[Stored items]
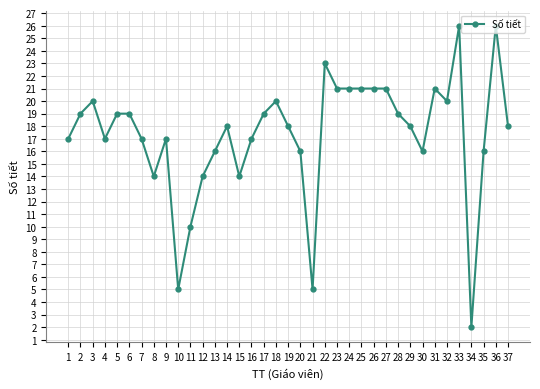

Reading left to right, list all the values displayed in this chart.

1=17	2=19	3=20	4=17	5=19	6=19	7=17	8=14	9=17	10=5	11=10	12=14	13=16	14=18	15=14	16=17	17=19	18=20	19=18	20=16	21=5	22=23	23=21	24=21	25=21	26=21	27=21	28=19	29=18	30=16	31=21	32=20	33=26	34=2	35=16	36=26	37=18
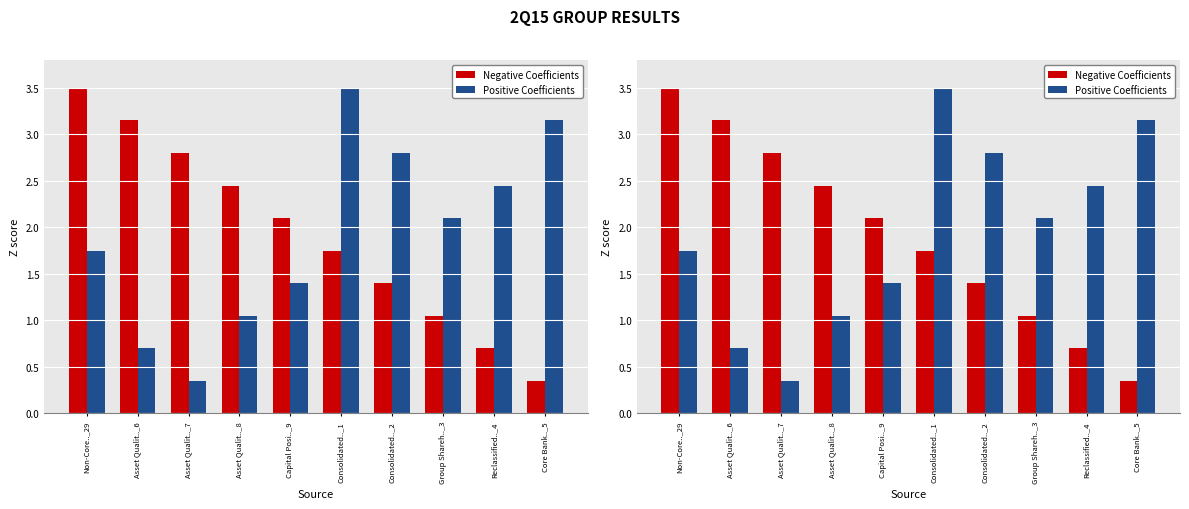

Which label corresponds to the smallest value in the chart?

Core Bank.._5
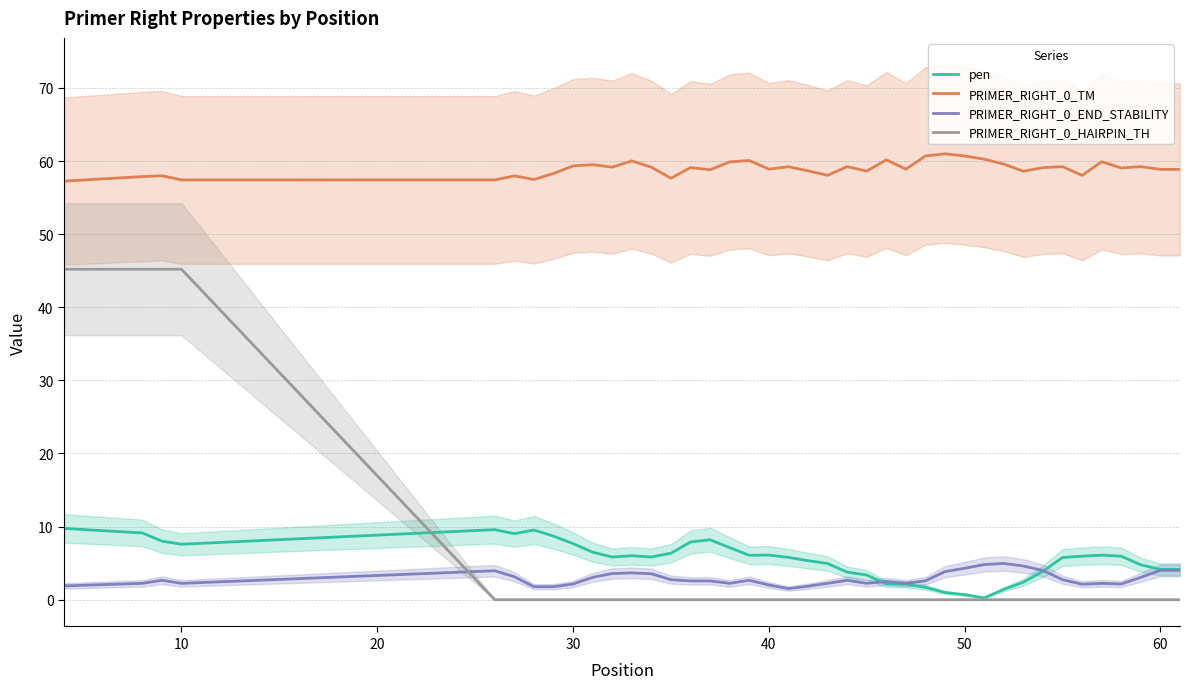

What is the highest value of the PRIMER_RIGHT_0_END_STABILITY series?

5.0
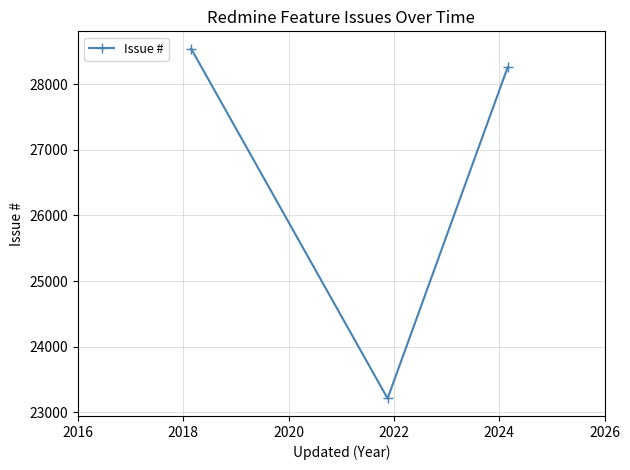

What is the greatest value displayed?

28536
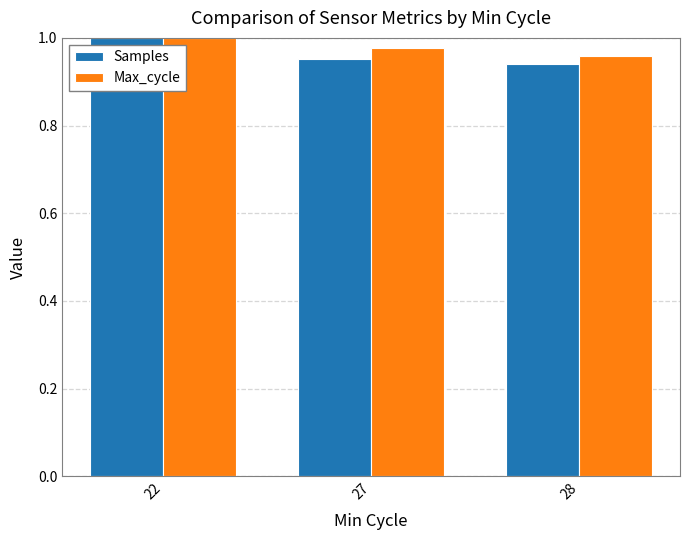

Which series has the largest total across all categories?

Max_cycle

WHAT THE EXERCISE ASKS: Reproduce the data verbatim, from the line containing "Which label corresponds" through the end of the data, both included. Omit the pictures.

OUTPUT OF THE EXERCISE:
Which label corresponds to the smallest value in the chart?

Core Bank.._5

What is the highest value of the PRIMER_RIGHT_0_END_STABILITY series?

5.0

What is the greatest value displayed?

28536

Which series has the largest total across all categories?

Max_cycle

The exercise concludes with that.